Texte source ▸
- - - -

Démocratiser l'Internet. Voilà l'idée qui trottait dans l'esprit des fondateurs du e-parti («le parti de tous les internautes»), qui ont lancé leur mot d'ordre il y a deux jours à Hourtin: «Pour l'homme mondial, un parti mondial».
Jean-Michel Billaut, Marcel Desvergne, Jean Penicaut, Raymond Pougheon et Anita Rozenholc se sont donnés pour but de «défendre les grands principes universels démocratiques et humanitaires dans le cadre du développement de la société de l'information et de la Net Economie».
Un forum, destiné à définir les grandes lignes du parti, est déjà en place sur le site Web et les premiers États généraux sont annoncés pour la prochaine fête de l'Internet en juin 2000. Si le parti a été fondé en France, il est destiné à devenir rapidement international. Le site Web devrait être en plusieurs langues dès le mois d'octobre.
Cette initiative rappelle la création en juin de l'Internet Societal Task Force (ISTF) par Vinton Cerf, l'un des inventeurs du protocle Internet, destinée elle aussi à faire en sorte que les potentialités d'Internet soient utilisées à des fins sociales et économiques.
L'ISTF devrait agir auprès des organisations internationales pour développer le Réseau dans les pays en voie de développement. Si l'e-parti démarre, il devrait jouer aussi ce rôle de lobby.
Après les régulations techniques et les associations destinées à faire progresser l'Internet dans son fonctionnement (comme l'Internet Society dont Vinton Cerf est justement le président), l'heure est venue de faire du village global un monde régi par les droits de l'homme et non plus ceux de la machine ou des entreprises.
De grandes idées qu'il reste à concrétiser. Comme la Fondation Markle s'acharne déjà à le faire, poussant les entreprises des nouveaux médias à s'intéresser aux questions sociales.

- - - -

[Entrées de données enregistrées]

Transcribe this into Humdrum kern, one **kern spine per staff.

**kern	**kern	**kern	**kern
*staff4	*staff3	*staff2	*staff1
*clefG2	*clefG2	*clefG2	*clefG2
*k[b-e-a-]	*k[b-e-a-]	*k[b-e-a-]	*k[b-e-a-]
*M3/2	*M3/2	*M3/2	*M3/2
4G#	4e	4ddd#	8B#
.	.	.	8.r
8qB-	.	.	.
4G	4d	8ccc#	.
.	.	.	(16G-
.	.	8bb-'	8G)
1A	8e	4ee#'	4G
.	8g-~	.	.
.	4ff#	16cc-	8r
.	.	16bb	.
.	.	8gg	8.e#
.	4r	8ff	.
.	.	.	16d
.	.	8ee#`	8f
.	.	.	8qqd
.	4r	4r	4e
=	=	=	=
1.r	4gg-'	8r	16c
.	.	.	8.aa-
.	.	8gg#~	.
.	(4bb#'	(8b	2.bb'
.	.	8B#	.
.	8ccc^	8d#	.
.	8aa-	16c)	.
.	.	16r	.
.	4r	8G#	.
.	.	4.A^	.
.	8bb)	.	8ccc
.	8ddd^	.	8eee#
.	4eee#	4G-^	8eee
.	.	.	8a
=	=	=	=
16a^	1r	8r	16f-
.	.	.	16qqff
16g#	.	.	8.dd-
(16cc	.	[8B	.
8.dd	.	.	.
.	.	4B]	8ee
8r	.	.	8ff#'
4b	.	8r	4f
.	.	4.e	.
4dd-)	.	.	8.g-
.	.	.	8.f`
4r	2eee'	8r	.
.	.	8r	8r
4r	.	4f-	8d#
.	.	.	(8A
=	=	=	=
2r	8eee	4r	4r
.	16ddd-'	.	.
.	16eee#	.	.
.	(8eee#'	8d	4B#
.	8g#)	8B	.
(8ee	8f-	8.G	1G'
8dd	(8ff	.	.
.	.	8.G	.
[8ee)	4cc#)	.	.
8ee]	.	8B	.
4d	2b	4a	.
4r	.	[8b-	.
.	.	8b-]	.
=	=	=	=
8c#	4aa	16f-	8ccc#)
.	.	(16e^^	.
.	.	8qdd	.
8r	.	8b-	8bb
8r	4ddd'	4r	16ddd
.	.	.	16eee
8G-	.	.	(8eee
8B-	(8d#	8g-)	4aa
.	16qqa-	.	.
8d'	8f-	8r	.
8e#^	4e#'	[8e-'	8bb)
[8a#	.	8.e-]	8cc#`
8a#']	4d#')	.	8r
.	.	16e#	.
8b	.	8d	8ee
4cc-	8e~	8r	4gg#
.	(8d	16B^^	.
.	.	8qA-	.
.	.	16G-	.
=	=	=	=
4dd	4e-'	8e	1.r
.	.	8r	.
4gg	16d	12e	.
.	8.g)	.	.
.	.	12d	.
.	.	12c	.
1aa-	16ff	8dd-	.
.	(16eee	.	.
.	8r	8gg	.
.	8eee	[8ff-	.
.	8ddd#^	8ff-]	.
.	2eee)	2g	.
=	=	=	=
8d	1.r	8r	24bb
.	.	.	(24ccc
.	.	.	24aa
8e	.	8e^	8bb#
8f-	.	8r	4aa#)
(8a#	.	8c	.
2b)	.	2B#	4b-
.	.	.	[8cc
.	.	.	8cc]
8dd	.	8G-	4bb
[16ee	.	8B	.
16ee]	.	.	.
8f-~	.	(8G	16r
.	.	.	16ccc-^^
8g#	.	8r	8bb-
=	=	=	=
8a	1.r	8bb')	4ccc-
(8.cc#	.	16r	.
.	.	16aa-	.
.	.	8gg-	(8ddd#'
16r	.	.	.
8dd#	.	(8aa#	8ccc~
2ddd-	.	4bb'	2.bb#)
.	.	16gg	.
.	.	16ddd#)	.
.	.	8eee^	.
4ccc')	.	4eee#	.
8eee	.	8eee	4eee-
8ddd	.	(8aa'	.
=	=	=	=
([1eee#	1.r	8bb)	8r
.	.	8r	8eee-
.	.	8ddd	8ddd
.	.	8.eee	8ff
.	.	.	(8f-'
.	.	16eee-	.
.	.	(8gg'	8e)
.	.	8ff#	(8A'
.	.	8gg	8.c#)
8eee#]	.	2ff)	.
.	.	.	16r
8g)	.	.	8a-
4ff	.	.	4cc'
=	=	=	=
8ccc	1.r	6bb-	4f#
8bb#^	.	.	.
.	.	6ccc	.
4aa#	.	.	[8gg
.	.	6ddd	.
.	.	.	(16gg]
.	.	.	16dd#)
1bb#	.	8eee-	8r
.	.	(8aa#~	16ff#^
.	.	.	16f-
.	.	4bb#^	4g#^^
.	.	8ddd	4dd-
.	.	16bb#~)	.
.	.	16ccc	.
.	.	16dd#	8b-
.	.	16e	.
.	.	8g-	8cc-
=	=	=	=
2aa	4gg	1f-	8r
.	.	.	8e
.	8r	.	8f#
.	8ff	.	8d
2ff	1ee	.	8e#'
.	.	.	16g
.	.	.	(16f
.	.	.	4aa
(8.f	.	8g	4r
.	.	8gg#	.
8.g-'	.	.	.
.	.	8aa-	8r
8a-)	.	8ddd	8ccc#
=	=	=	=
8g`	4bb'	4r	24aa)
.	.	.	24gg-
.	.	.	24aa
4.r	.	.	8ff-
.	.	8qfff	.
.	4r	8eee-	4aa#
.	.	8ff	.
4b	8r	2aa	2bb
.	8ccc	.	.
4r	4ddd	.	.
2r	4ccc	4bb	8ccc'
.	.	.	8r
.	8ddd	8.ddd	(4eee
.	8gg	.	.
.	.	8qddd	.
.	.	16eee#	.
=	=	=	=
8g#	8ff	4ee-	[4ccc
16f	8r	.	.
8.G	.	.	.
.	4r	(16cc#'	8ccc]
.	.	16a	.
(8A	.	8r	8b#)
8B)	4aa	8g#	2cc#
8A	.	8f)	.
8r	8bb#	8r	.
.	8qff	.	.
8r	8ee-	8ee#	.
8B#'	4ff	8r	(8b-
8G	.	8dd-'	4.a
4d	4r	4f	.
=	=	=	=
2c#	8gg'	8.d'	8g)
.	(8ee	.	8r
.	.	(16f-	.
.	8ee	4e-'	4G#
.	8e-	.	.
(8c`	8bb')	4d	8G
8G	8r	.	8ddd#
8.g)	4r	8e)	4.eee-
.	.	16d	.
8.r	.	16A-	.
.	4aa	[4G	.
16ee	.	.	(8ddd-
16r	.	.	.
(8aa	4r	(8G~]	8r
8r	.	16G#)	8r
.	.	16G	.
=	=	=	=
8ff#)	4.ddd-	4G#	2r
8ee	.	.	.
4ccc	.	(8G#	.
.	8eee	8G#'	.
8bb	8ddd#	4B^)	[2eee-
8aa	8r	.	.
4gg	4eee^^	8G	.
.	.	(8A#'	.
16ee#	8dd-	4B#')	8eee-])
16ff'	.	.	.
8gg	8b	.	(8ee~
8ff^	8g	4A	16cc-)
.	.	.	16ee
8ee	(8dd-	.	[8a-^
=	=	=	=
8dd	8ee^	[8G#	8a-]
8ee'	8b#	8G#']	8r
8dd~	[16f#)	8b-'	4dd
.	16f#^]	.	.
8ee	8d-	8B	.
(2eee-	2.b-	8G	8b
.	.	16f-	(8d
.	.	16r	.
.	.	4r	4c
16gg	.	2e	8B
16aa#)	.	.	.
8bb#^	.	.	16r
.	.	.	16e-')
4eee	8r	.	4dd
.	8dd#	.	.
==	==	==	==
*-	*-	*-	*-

- - - -

Consigne ▸ Pouvez-vous recopier le texte sur l'e-parti, de « De grandes idées » à « aux questions sociales. », en substituant « belles idées » à « grandes idées » ?

Résultat ▸
De belles idées qu'il reste à concrétiser. Comme la Fondation Markle s'acharne déjà à le faire, poussant les entreprises des nouveaux médias à s'intéresser aux questions sociales.